EXERCISE DATA:
-=-=-
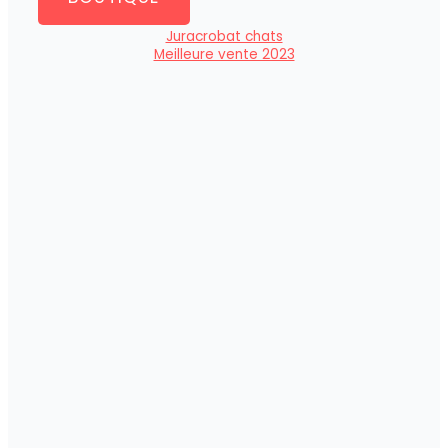
Juracrobat chats
Meilleure vente 2023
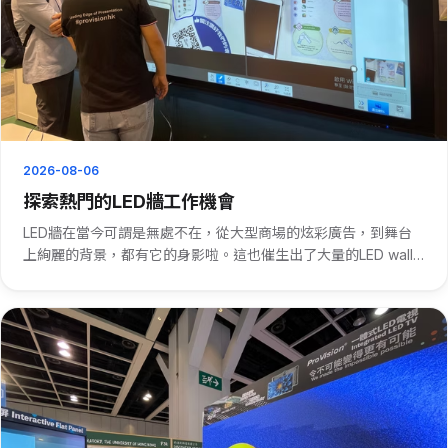
2026-08-06
探索熱門的LED牆工作機會
LED牆在當今可謂是無處不在，從大型商場的炫彩廣告，到舞台
上絢麗的背景，都有它的身影啦。這也催生出了大量的LED wall
jobs。 先說LED牆安裝工作。安裝師傅得懂技術，要把一塊塊
LED模組精準拼接。這不僅需要熟悉各種安裝工具，還得有···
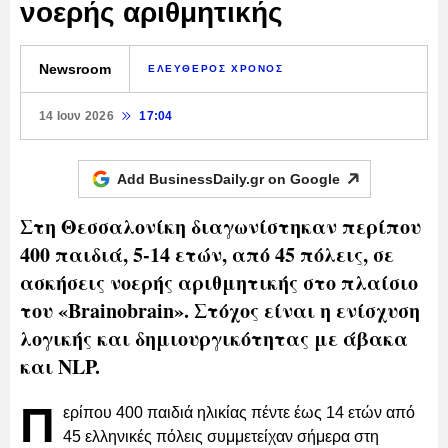
νοερής αριθμητικής
Newsroom
ΕΛΕΥΘΕΡΟΣ ΧΡΟΝΟΣ
14 Ιουν 2026
17:04
Add BusinessDaily.gr on
Google
Στη Θεσσαλονίκη διαγωνίστηκαν περίπου
400 παιδιά, 5-14 ετών, από 45 πόλεις, σε
ασκήσεις νοερής αριθμητικής στο πλαίσιο
του «Brainobrain». Στόχος είναι η ενίσχυση
λογικής και δημιουργικότητας με άβακα
και NLP.
Π
ερίπου 400 παιδιά ηλικίας πέντε έως 14 ετών από
45 ελληνικές πόλεις συμμετείχαν σήμερα στη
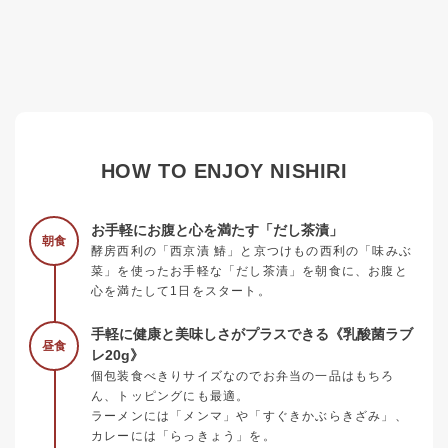
HOW TO ENJOY NISHIRI
お手軽にお腹と心を満たす「だし茶漬」
朝食
酵房西利の「西京漬 鰆」と京つけもの西利の「味みぶ
菜」を使ったお手軽な「だし茶漬」を朝食に、お腹と
心を満たして1日をスタート。
手軽に健康と美味しさがプラスできる《乳酸菌ラブ
昼食
レ20g》
個包装食べきりサイズなのでお弁当の一品はもちろ
ん、トッピングにも最適。
ラーメンには「メンマ」や「すぐきかぶらきざみ」、
カレーには「らっきょう」を。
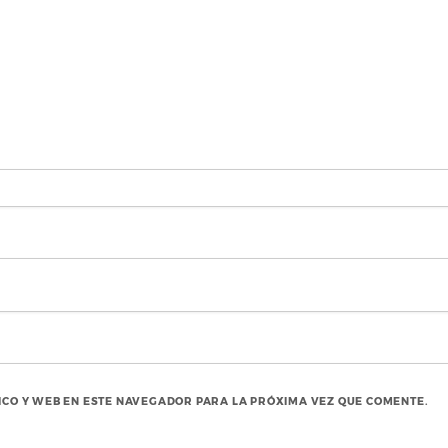
CO Y WEB EN ESTE NAVEGADOR PARA LA PRÓXIMA VEZ QUE COMENTE.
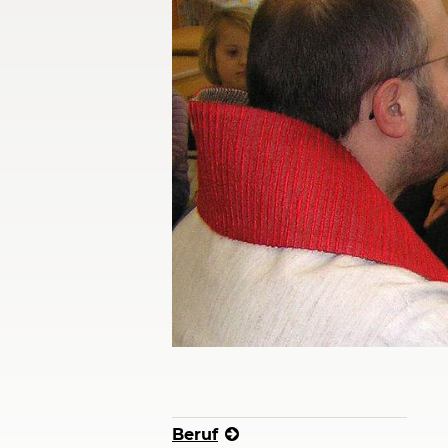
Beruf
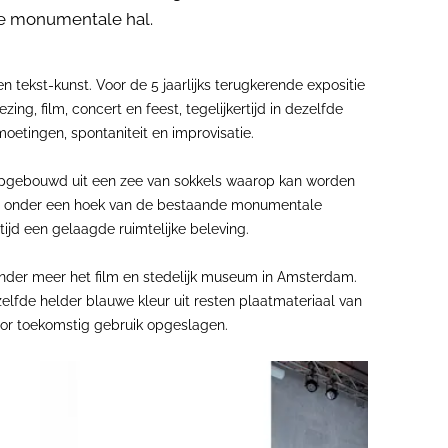
de monumentale hal.
 tekst-kunst. Voor de 5 jaarlijks terugkerende expositie
ng, film, concert en feest, tegelijkertijd in dezelfde
etingen, spontaniteit en improvisatie.
opgebouwd uit een zee van sokkels waarop kan worden
en onder een hoek van de bestaande monumentale
ijd een gelaagde ruimtelijke beleving.
n onder meer het film en stedelijk museum in Amsterdam.
elfde helder blauwe kleur uit resten plaatmateriaal van
oor toekomstig gebruik opgeslagen.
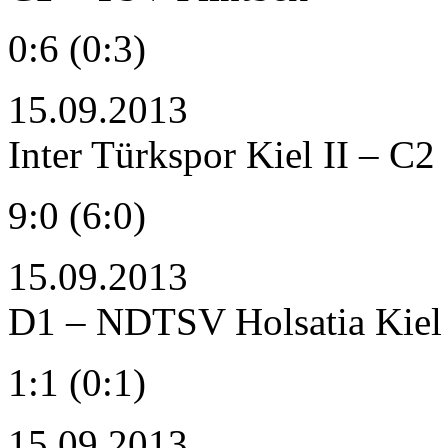
0:6 (0:3)
15.09.2013
Inter Türkspor Kiel II – C2
9:0 (6:0)
15.09.2013
D1 – NDTSV Holsatia Kiel
1:1 (0:1)
15.09.2013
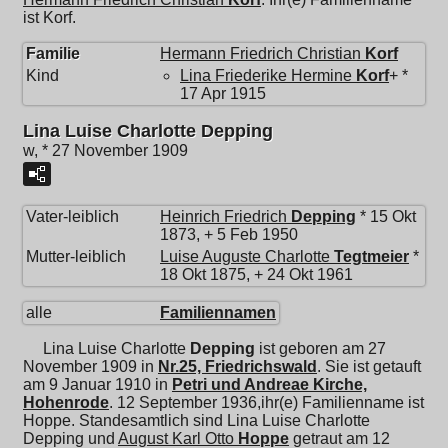
ist Korf.
Familie
Hermann Friedrich Christian
Korf
Kind
Lina Friederike Hermine
Korf
+ *
17 Apr 1915
Lina Luise Charlotte Depping
w, * 27 November 1909
Vater-leiblich
Heinrich Friedrich
Depping
* 15 Okt
1873, + 5 Feb 1950
Mutter-leiblich
Luise Auguste Charlotte
Tegtmeier
*
18 Okt 1875, + 24 Okt 1961
alle
Familiennamen
Lina Luise Charlotte
Depping
ist geboren am 27
November 1909 in
Nr.25, Friedrichswald
. Sie ist getauft
am 9 Januar 1910 in
Petri und Andreae Kirche,
Hohenrode
. 12 September 1936,ihr(e) Familienname ist
Hoppe. Standesamtlich sind Lina Luise Charlotte
Depping und
August Karl Otto
Hoppe
getraut am 12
-=-=-
PROBLEM: Print, word for word, the lines above that run from the line containing "opgebouwd uit een" to the line containing "w, * 27 November 1909", both included. Keep the pictures out.

TASK ANSWER:
opgebouwd uit een zee van sokkels waarop kan worden
en onder een hoek van de bestaande monumentale
ijd een gelaagde ruimtelijke beleving.
n onder meer het film en stedelijk museum in Amsterdam.
elfde helder blauwe kleur uit resten plaatmateriaal van
oor toekomstig gebruik opgeslagen.
0:6 (0:3)
15.09.2013
Inter Türkspor Kiel II – C2
9:0 (6:0)
15.09.2013
D1 – NDTSV Holsatia Kiel
1:1 (0:1)
15.09.2013
ist Korf.
Familie
Hermann Friedrich Christian
Korf
Kind
Lina Friederike Hermine
Korf
+ *
17 Apr 1915
Lina Luise Charlotte Depping
w, * 27 November 1909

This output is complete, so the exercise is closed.